Writing Games in Light on a Quiet Board
Thirty-four hobbies in, and the wiring has become automatic. Strip the insulator, tin the pad, solder in dim light because the flux smoke stings. My fingers know this even when my brain has wandered off to calculate exposure times.
Tonight I’m fitting LEDs to chess pieces. Not all thirty-two — just the ones that move most in a rapid game: queens, rooks, knights, and both kings. The goal is to play a game, photograph the trails, and have a visual record that matches the notation afterwards. What follows is a technical walkthrough of the LED wiring, because I spent three hours getting it wrong before I spent one hour getting it right.
The Wiring Problem
A chess piece is small, hollow, and needs to balance on a square without tipping. The LED has to sit inside the piece pointing down through a hole in the base, so the light bleeds onto the board surface rather than glaring at the camera. The wire has to exit without catching on adjacent pieces. And everything has to survive being picked up, moved, and set down forty times in ten minutes.
I’m using 3mm diffused white LEDs rated at 20mA. Not addressable RGB — I tried WS2812Bs first and the wiring bulk was absurd. Single-colour LEDs keep the harness thin. Each piece gets its own LED on a dedicated GPIO pin from an ESP32, which means I can control brightness per piece and, eventually, log which piece moved when.
The wiring topology that works:
ESP32 GPIO → 100Ω resistor → LED anode (+)

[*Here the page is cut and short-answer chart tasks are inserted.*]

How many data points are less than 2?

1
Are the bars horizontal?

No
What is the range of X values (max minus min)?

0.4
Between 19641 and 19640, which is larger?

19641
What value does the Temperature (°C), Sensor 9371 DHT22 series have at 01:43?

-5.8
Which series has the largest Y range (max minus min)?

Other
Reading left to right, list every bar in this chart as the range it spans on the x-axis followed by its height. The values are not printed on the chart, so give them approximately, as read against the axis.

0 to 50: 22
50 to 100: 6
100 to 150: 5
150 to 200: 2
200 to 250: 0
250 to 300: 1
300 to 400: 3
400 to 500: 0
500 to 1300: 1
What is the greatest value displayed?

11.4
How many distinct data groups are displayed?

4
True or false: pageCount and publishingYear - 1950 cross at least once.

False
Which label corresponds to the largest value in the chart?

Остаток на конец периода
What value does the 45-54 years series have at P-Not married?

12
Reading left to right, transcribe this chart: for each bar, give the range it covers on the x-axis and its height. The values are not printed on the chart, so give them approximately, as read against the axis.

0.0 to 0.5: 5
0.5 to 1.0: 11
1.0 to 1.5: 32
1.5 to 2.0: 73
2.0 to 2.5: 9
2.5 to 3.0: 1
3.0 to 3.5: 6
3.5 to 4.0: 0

LED cathode (−) → common ground rail
The 100Ω resistor limits current to about 15mA at 3.3V, which is slightly under the LED’s rated current but bright enough for photography when the room is dark. I learned during RC Light-Trace Calligraphy that dimmer LEDs write cleaner lines — a trail at full brightness becomes a fat smear that loses information. At 15mA the stroke stays legible.
Each piece has a 1-metre lead of 30 AWG magnet wire, which is thin enough to coil inside the piece’s hollow base without adding noticeable weight. The wires run through a channel carved into the board’s edge, then down to a connector block under the table. The whole assembly looks like a marionette’s rigging, but from the camera’s angle you see only the board.
Drilling the Pieces
The hole matters more than I expected. Too small and the light doesn’t escape; too large and the piece becomes structurally weak at the base. I settled on 2mm holes drilled through the felt pad and into the hollow cavity, then widened the inside with a countersink bit to seat the LED dome.
The process:
- Remove the felt pad (it peels off cleanly on most tournament-weight pieces)
- Mark centre with a pin
- Drill 2mm pilot hole through the base
- Countersink the interior to 5mm depth
- Hot-glue the LED in place, dome facing down
- Route the wire through a notch in the base edge
- Replace the felt pad with a slot cut for the wire
The knight was the hardest. Its centre of gravity sits forward of the geometric centre, so the hole has to be offset to hit the hollow cavity. I drilled two knights before I got the angle right.
Exposure Calculation
A rapid game at 5+0 time control runs about ten minutes for both players combined. Forty to fifty moves per side is typical. If I want a single exposure to capture the entire game, that’s 600 seconds — impossible without stacking.
So I shoot in segments: one 30-second exposure per phase of the game. Opening (moves 1-10), middlegame (moves 11-25), endgame (the rest). Three exposures, composited later. The camera sits on a tripod directly above the board, pointed straight down. Settings: f/8, ISO 100, 30 seconds. The room is dark except for a dim red safelight that doesn’t register on the sensor.
The composite in post-processing uses lighten blend mode — whichever pixel is brighter wins. The trails accumulate without overwriting each other. If I play the same opening I’ve played 30,000 times, the first ten moves appear as a confident, unbroken set of arcs. The middlegame chaos is visible. The endgame simplifies again.
What the Trails Actually Show
After the first complete game — a Sicilian that I won on time in a messy rook ending — I compared the photo composite to the PGN notation. The trails matched. Every move was visible as a distinct arc from origin square to destination square. Captures showed as bright points where a piece paused before being lifted off; the stationary moment accumulates light.
The knights drew the most interesting paths. They don’t slide — they jump. The trail shows a vertical lift, a lateral arc, and a descent. It looks like handwriting. The rooks, by contrast, drew long straight lines that occasionally crossed the entire board. The king, when it castled, produced a paired motion with the rook that’s immediately recognizable.
I made one error visible only in the photograph: on move 23, I picked up my queen, hesitated, and set it back down on the same square before playing a different move. The notation doesn’t record this — it’s not a move until you release the piece. But the photograph shows a small bright loop, a moment of doubt burned into the exposure.